CONSIGNE A: Extrayez sans rien changer les lignes fournies comprises entre celle qui contient « The height and width of the screenshot is (512, 384). » et celle qui contient « The coordinates for », bornes incluses. Laissez les images hors de votre réponse.

TEXTE FOURNI:
Publié dans Kapitalis
Analyse pour une
interdiction des partis religieux.
J’écris ce texte après avoir lu de très nombreux articles de juristes constitutionnalistes et hier l'article de Monsieur Mezri Haddad dans Kapitalis. Une très grande majorité pour ne pas dire l’unanimité dresse un constat accablant des règles constitutionnelles et électorales qui gouvernent la Tunisie et qui ont été voulu, ne l’oublions pas ,par les islamistes.
Ces règles dans leur principe ont été élaborées et certains les justifient encore par le fait qu’elles empêcheraient tout retour à la dictature.
Alors certes aucune dictature n’est possible car il n’y a en réalité aucun pouvoir :
le Président à Carthage n’a aucune réel pouvoir, l’Assemblée divisée et composée d’une multitude de partis qui ne représentent rien n’a pas ,non plus, le pouvoir et le Premier Ministre est, malgré tout sous la coupe de quelques partis qui font des alliances contre nature et qui ont le pouvoir de nuisance et celui de le démettre.
Autant dire que le pays n’est absolument pas dirigé, qu’aucun réel programme n’est en place et cela se constate jour après jour depuis dix ans avec une régression dans tous les domaines telle que le pays n’en a jamais connu !
Beaucoup des constitutionnalistes que je lis font ce constat et estiment que la Constitution et les règles électorales doivent impérativement être changées.
Pourquoi malgré cette belle unanimité de l’analyse cela ne se fait pas ? Et bien tout simplement parce que les islamistes d’abord mais aussi quelques partis opportunistes et sans patriotisme, savent qu’avec un changement des règles ils sont à peu près sûr de perdre leurs postes et leur maigre pouvoir de nuisance.
Mais il y a autre chose ! Et cela je ne le lis jamais.
Il faudrait aussi interdire les partis qui utilisent la religion. Et je vais dire pourquoi car , selon moi il existe des raisons fondamentales de le faire.

LIGNES FOURNIES:
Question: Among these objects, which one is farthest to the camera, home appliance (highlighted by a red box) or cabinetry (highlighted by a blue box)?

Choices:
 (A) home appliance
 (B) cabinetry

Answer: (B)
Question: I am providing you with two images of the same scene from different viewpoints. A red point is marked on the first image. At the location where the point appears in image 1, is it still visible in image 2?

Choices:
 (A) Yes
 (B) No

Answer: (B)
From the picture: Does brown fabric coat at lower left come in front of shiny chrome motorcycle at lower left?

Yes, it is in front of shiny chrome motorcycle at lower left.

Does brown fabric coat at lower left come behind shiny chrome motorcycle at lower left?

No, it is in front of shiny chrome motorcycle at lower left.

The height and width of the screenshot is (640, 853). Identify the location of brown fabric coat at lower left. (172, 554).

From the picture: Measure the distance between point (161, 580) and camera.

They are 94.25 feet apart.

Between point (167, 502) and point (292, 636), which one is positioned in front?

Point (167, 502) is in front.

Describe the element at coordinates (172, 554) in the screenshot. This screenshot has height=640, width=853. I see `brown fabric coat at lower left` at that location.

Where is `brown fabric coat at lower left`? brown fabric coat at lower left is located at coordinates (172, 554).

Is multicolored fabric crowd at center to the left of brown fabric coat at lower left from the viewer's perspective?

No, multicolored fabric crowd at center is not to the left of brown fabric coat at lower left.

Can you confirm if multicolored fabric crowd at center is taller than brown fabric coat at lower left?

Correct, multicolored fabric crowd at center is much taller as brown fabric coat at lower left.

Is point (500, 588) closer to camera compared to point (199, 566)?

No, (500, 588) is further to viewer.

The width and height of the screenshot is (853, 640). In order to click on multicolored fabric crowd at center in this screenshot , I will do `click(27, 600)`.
==
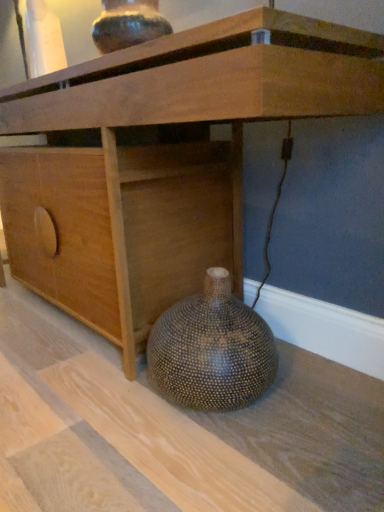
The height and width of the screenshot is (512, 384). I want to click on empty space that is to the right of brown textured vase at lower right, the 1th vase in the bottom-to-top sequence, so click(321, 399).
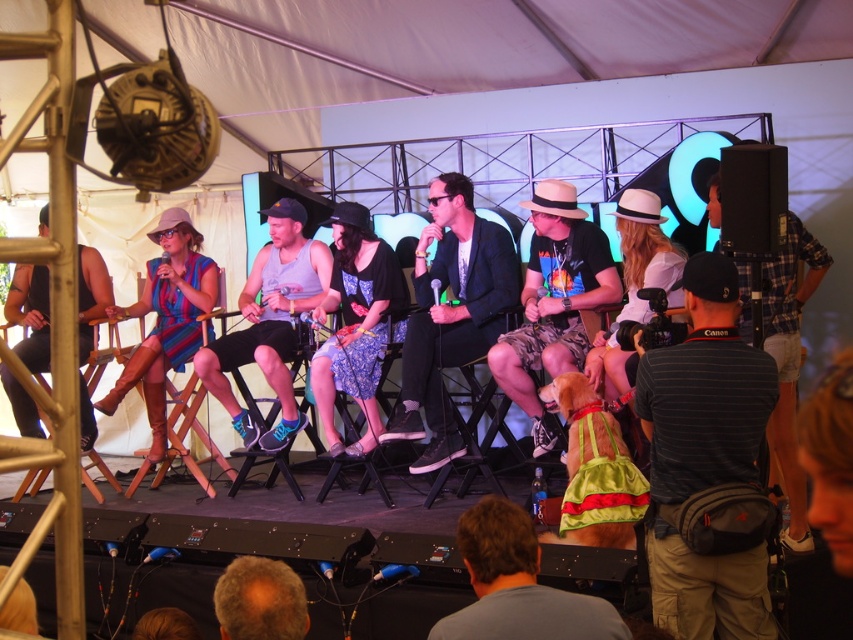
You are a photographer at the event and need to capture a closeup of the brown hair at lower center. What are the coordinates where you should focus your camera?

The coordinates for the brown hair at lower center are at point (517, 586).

CONSIGNE B: Reprenez le texte sur l'interdiction des partis religieux entre « Publié dans Kapitalis » et « pas ,par les islamistes. », inclus, en substituant « conservateurs » à « islamistes ».

RÉPONSE A:
The height and width of the screenshot is (512, 384). I want to click on empty space that is to the right of brown textured vase at lower right, the 1th vase in the bottom-to-top sequence, so click(321, 399).
You are a photographer at the event and need to capture a closeup of the brown hair at lower center. What are the coordinates where you should focus your camera?

The coordinates for the brown hair at lower center are at point (517, 586).

RÉPONSE B:
Publié dans Kapitalis
Analyse pour une
interdiction des partis religieux.
J’écris ce texte après avoir lu de très nombreux articles de juristes constitutionnalistes et hier l'article de Monsieur Mezri Haddad dans Kapitalis. Une très grande majorité pour ne pas dire l’unanimité dresse un constat accablant des règles constitutionnelles et électorales qui gouvernent la Tunisie et qui ont été voulu, ne l’oublions pas ,par les conservateurs.